Problem. Exactly the lines from the start of the data below through the line that contains "3: (592, 290, 0.37)" are to be copied, with pictures left out.

[Stored data entries]
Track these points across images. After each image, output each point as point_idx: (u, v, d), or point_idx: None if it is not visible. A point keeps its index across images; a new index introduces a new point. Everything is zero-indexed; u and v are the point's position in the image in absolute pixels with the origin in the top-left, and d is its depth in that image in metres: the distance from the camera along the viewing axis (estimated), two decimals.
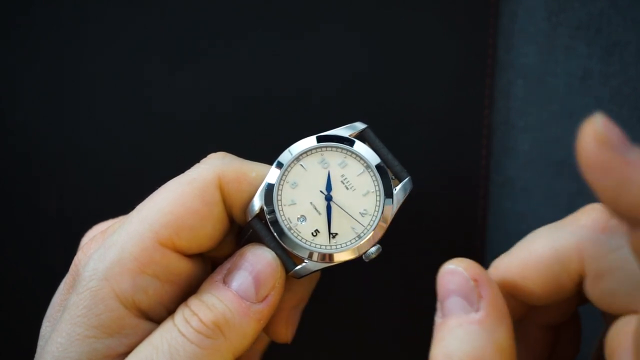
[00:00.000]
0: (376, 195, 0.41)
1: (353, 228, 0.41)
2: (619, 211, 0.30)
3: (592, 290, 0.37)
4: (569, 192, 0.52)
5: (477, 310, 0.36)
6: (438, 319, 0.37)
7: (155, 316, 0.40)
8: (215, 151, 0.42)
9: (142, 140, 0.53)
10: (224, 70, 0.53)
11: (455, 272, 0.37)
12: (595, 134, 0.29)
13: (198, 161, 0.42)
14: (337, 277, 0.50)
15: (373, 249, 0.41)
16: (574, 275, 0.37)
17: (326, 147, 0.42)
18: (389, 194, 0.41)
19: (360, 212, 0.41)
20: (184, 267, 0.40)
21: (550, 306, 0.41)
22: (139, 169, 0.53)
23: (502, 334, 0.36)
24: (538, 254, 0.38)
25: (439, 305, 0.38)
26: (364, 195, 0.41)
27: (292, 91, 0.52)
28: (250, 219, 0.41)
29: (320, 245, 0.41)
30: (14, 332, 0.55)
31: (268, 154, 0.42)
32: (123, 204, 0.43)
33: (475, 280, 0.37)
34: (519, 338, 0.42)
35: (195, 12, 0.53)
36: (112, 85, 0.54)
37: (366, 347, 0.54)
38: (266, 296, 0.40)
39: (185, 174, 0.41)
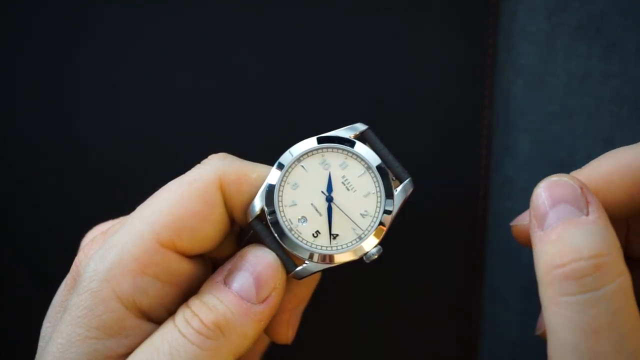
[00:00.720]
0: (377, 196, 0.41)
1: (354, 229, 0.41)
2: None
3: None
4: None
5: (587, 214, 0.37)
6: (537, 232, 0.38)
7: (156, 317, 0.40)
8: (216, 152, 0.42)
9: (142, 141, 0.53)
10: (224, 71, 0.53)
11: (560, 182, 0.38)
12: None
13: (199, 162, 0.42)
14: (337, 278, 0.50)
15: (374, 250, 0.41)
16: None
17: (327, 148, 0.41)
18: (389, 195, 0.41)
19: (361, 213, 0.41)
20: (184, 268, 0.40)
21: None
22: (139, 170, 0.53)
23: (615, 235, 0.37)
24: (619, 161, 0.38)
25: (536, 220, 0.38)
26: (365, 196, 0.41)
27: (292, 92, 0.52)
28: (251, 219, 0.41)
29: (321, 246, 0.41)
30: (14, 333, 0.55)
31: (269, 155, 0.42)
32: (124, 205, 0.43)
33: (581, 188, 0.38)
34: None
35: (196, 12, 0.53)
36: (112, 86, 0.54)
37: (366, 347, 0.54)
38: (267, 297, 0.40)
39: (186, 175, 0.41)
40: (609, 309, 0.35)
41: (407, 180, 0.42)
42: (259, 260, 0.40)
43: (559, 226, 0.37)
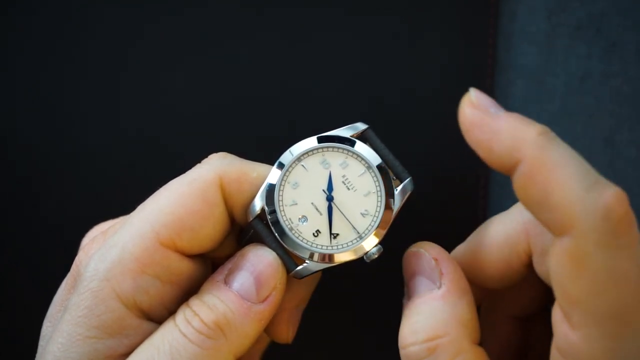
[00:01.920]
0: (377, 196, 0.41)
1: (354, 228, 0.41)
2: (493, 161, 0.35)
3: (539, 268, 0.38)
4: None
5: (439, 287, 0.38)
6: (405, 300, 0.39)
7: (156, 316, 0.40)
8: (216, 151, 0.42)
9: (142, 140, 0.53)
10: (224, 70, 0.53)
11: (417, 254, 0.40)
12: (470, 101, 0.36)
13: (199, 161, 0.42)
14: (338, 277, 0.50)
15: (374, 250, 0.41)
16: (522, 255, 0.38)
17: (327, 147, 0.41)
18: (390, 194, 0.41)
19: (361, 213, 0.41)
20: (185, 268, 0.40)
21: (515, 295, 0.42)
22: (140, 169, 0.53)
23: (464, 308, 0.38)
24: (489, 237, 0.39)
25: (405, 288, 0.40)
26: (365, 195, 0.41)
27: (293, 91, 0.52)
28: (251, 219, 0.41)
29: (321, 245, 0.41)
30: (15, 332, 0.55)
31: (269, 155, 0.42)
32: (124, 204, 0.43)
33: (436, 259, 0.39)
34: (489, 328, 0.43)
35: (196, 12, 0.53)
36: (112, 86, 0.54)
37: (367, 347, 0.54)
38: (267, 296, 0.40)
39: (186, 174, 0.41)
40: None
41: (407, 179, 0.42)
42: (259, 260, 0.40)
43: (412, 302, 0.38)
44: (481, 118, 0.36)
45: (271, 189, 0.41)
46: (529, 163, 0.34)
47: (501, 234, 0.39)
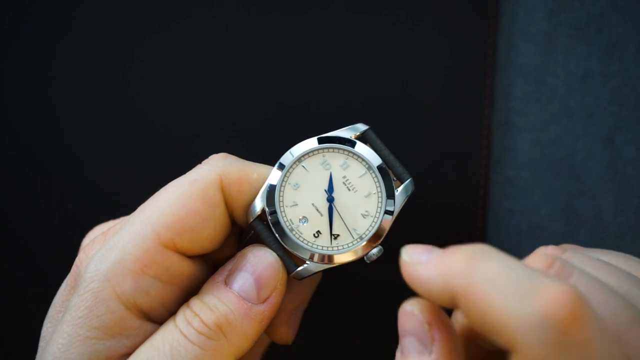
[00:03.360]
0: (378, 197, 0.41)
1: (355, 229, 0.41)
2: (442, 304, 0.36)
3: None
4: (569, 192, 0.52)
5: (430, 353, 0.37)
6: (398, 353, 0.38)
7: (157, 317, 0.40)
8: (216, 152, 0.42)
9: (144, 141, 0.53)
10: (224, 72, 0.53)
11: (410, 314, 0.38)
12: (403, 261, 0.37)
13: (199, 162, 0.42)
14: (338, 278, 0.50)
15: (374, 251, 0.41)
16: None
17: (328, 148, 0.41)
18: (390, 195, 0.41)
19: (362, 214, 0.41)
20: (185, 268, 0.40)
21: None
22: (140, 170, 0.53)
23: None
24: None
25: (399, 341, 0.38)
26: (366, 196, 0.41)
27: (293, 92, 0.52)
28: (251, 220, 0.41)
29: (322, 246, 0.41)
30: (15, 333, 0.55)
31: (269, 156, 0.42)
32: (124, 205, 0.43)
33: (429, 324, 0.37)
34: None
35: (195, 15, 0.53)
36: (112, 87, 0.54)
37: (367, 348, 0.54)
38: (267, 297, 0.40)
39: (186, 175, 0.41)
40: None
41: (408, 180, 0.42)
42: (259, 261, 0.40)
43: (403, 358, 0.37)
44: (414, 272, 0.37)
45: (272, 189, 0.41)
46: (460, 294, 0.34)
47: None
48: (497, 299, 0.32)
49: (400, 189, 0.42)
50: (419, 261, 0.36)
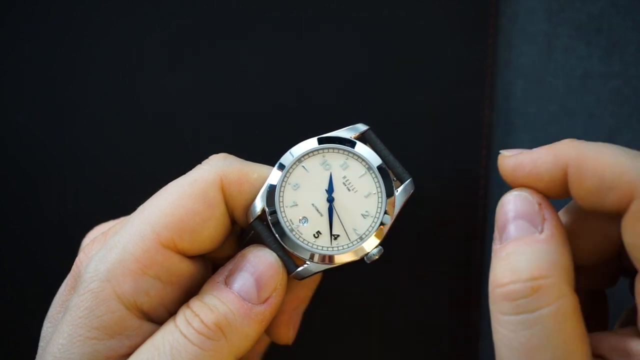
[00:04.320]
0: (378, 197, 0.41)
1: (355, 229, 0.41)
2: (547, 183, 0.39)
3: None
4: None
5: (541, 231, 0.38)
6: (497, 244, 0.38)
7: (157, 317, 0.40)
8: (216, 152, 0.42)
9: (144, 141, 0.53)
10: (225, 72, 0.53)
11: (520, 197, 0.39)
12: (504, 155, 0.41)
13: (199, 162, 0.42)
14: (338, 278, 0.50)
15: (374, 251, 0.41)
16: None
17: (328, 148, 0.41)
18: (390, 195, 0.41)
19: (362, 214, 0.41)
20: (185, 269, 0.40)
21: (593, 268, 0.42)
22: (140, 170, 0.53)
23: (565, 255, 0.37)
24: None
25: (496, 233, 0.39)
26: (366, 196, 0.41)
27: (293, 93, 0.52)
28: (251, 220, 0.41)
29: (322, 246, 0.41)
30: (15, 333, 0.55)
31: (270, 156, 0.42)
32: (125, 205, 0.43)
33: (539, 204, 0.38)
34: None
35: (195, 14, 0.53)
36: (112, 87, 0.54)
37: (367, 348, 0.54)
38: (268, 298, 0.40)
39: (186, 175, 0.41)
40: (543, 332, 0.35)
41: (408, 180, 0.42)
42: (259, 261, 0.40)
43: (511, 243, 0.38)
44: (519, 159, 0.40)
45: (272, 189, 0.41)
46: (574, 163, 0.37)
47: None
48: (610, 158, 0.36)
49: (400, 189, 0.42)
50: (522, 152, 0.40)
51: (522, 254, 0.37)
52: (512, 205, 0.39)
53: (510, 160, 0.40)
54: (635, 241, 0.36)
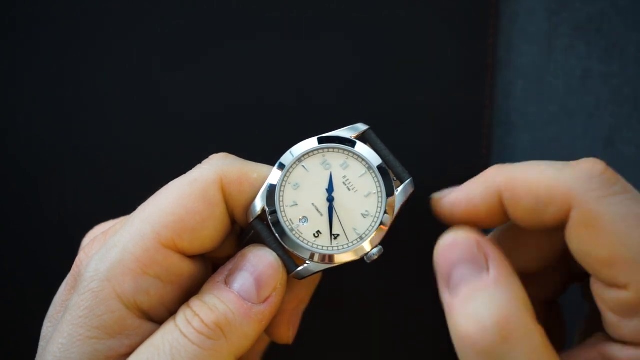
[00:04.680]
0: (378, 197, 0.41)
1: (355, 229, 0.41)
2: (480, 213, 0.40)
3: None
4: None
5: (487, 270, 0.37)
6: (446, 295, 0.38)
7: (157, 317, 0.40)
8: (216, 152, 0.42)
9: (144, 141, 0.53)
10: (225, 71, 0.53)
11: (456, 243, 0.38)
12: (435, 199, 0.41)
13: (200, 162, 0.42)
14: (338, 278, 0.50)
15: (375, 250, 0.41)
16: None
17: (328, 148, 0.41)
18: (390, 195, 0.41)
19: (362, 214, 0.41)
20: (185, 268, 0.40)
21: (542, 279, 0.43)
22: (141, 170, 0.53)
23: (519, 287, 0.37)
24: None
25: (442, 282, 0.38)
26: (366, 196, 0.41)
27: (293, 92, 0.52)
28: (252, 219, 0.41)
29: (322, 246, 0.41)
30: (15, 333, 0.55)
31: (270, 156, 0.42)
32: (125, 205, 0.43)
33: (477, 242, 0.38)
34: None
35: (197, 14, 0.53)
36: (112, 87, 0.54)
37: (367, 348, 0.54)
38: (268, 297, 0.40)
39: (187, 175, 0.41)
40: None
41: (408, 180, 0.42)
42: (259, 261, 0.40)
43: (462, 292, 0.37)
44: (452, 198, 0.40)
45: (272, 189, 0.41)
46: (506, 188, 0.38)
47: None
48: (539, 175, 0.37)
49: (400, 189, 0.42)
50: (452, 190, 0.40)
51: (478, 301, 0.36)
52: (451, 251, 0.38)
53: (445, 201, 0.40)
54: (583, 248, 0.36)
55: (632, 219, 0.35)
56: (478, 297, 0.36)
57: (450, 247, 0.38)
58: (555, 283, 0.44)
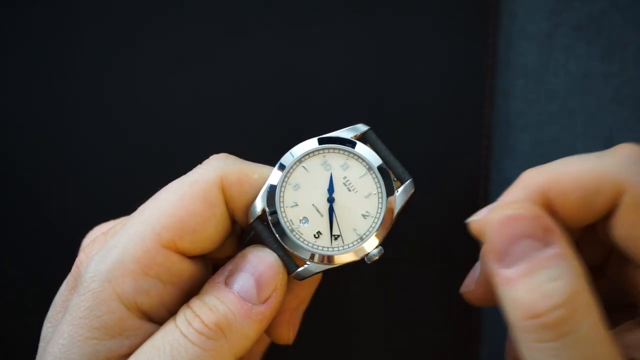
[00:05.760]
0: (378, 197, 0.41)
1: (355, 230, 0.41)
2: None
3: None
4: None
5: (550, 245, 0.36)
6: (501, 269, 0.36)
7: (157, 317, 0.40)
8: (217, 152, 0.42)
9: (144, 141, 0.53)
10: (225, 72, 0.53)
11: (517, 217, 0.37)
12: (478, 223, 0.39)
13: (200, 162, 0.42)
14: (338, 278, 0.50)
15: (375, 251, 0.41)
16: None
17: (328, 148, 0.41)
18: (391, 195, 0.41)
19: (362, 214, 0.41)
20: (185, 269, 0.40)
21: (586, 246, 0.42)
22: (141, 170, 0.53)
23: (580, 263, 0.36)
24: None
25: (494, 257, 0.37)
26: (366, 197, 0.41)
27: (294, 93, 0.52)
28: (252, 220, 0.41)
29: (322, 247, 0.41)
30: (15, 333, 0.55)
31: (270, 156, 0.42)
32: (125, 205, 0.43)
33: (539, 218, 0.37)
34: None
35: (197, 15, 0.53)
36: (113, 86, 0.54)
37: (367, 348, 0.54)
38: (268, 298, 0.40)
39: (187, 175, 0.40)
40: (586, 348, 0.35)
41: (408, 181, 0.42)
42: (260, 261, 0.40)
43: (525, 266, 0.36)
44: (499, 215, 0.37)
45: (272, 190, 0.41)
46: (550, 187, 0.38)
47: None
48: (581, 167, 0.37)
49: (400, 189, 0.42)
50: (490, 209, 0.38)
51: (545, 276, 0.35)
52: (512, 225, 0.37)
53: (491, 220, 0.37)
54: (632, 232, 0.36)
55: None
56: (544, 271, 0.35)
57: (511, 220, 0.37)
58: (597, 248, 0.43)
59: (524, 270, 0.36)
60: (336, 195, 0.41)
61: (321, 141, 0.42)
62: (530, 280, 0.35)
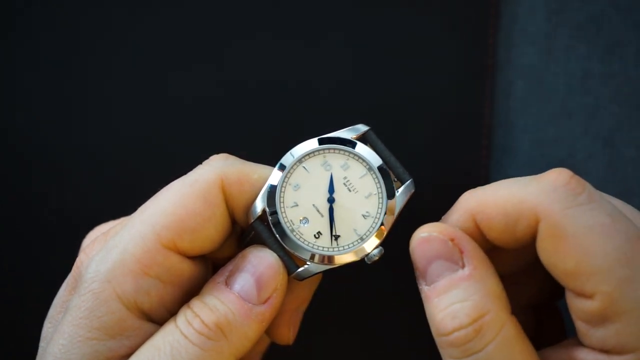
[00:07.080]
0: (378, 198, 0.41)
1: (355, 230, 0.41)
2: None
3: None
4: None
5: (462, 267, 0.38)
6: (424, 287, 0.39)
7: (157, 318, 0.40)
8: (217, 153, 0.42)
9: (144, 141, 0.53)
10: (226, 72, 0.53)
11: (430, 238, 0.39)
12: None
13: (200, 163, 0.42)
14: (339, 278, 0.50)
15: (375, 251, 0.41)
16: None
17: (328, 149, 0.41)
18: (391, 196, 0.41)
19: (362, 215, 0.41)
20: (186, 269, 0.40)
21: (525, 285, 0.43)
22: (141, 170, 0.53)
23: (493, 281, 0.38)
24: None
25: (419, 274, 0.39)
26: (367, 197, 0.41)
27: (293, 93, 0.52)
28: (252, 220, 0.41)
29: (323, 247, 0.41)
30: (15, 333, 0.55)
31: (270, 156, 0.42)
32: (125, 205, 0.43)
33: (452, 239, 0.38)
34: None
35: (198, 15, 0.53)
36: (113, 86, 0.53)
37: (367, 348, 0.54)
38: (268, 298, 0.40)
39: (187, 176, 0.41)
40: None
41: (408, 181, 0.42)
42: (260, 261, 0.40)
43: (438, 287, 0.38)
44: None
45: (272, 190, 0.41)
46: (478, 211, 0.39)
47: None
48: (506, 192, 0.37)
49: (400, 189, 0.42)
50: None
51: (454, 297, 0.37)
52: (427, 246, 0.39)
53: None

Task answer.
Track these points across images. After each image, output each point as point_idx: (u, v, d), or point_idx: None if it is not visible. A point keeps its index across images; a new index introduces a new point. Everything is zero-indexed; u and v are the point's position in the image in absolute pixels with the origin in the top-left, and d is its depth in that image in metres: the distance from the camera along the viewing axis (estimated), two decimals.
[00:00.000]
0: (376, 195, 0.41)
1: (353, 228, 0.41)
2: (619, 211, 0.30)
3: (592, 290, 0.37)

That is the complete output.